Using only one port for UDP can be very useful when deploying a media server in Kubernetes (where exposing a big range of ports is not practical) or when using AWS Global Accelerator service with several media servers deployed in an Autoscaling Group (where media servers are added on demand). Using only one UDP port per media server allows to use only one AWS Global Accelerator IP for all media servers. If you have to use a large port rante then you need a Global Accelerator IP per media node.
I do not have a very deep knowledge in WebRTC and the standards where it is based. And maybe this question is very stupid, but I don’t know the response:
It is possible to implement in mediasoup the same strategy used by Jitsi to need only one UDP port (or two) for all media streams? Or is there any fundamental limitation in mediasoup architecture preventing it?

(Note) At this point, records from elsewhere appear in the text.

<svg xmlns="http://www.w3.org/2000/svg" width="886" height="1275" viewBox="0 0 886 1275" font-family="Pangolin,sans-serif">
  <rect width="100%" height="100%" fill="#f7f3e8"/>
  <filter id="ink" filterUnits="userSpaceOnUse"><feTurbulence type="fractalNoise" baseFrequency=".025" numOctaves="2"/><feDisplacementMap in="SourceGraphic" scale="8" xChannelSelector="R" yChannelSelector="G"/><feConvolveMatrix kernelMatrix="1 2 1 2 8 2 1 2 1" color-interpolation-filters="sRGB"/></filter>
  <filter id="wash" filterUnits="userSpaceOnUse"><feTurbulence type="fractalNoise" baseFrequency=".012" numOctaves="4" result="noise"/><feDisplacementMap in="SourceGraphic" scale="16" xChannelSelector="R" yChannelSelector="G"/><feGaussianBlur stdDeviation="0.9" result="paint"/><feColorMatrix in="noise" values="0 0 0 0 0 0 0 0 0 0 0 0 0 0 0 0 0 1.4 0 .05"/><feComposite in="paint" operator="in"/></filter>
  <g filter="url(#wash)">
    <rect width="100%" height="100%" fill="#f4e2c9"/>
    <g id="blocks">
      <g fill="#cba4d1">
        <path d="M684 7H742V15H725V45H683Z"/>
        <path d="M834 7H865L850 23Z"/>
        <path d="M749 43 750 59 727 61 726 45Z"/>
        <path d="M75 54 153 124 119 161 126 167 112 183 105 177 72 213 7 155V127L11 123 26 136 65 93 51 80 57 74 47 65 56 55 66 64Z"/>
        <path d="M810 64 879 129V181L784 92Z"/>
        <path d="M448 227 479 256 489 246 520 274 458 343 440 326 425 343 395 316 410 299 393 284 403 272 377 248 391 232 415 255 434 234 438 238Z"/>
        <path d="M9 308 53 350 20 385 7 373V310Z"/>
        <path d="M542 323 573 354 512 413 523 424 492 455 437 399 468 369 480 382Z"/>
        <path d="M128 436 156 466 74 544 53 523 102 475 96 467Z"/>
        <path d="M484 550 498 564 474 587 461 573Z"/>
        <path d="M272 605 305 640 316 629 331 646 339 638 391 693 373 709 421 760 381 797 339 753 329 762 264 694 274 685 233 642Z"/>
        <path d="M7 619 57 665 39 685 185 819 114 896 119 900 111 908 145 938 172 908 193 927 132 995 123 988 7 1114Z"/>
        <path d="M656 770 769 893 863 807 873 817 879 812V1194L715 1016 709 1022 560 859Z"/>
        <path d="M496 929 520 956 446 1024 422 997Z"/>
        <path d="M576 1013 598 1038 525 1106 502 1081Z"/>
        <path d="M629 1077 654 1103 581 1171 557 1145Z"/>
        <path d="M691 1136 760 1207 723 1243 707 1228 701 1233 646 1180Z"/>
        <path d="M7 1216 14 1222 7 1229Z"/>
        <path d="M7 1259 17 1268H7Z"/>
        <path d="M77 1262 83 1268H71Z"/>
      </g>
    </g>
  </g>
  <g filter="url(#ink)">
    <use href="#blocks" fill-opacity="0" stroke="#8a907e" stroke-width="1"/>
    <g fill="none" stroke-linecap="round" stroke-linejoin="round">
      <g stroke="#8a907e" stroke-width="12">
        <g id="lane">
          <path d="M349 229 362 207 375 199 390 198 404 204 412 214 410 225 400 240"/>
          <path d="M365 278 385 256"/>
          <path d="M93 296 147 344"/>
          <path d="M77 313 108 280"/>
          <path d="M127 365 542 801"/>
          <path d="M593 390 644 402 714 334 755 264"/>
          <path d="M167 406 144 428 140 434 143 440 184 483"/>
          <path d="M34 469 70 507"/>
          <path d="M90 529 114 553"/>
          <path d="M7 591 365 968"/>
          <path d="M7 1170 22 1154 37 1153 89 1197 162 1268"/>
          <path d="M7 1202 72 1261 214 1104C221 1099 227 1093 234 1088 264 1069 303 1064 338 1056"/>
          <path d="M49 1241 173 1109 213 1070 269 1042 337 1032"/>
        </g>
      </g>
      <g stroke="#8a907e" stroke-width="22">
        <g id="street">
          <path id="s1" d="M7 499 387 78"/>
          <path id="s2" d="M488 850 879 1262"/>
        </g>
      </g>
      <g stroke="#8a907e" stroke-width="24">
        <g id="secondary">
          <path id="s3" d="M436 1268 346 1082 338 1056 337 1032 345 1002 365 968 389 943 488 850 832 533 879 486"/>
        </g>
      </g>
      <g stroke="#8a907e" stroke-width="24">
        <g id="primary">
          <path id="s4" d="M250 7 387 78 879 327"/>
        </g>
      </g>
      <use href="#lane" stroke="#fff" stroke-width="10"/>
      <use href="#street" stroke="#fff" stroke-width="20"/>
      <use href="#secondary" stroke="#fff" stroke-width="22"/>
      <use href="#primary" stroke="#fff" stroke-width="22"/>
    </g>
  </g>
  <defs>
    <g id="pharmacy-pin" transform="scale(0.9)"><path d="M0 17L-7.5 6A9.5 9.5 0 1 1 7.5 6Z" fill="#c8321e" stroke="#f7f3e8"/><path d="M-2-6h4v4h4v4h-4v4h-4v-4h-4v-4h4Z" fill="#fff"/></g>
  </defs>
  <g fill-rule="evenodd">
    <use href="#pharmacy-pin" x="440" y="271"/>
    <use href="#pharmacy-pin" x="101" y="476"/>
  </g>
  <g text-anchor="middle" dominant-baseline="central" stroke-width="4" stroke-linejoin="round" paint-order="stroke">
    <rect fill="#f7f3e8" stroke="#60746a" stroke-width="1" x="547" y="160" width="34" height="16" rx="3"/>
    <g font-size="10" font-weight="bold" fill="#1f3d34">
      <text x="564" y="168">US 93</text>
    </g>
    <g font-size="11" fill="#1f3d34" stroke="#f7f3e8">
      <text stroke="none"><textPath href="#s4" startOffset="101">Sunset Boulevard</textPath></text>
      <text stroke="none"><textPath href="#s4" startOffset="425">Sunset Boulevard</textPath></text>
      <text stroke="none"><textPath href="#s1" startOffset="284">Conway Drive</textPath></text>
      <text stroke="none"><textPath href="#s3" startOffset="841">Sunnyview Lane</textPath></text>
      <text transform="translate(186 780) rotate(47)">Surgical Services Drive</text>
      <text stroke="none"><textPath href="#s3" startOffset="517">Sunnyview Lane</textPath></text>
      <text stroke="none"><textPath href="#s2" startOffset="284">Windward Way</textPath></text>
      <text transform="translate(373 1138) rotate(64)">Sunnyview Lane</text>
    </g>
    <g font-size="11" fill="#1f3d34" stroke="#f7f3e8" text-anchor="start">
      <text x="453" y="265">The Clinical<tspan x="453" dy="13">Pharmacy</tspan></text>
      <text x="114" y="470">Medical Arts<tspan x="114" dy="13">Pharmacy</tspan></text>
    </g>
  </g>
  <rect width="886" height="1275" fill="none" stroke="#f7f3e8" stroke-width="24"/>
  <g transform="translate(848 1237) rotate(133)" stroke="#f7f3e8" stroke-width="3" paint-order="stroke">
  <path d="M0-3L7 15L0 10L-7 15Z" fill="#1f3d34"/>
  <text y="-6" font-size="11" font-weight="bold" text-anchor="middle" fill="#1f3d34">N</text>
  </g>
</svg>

If nothing limits the implementation, are the project maintainers open to accept contributions in this area?
Listening into a single port would just be valid for WebRTC transports (since ICE is required to identify each flow/connection) and, other than the huge work that it would require, it would also affect some tricks we do in current WebRTC transports in which we allow the client to send from a different IP:port (in case the client’s network eventually changes or things like that) without requiring to wait for a new ICE Binding request. Instead we do the switch immediately after a valid SRTP or DTLS packet has been received.
I assume turn server consume more computational resources and maybe there is a small increase in the end to end delay, but it can be worth trying today until a more efficient solution is available.
Even with a TURN server each WebRTC transport requires its own binding port. However the communication between TURN server and mediasoup could be local so no need to expose mediasoup ports publicly.
AWS bandwidth prices are not practical for media-servers, a single core can do multiple terabytes a day in bandwidth (ouch).
The single port is a beautiful idea and could help lots in your specific situation or maybe wanting to pretend TURN it/etc. I don’t know what goes into managing the networks in the library but if it’s easy to convert I’d favor the use.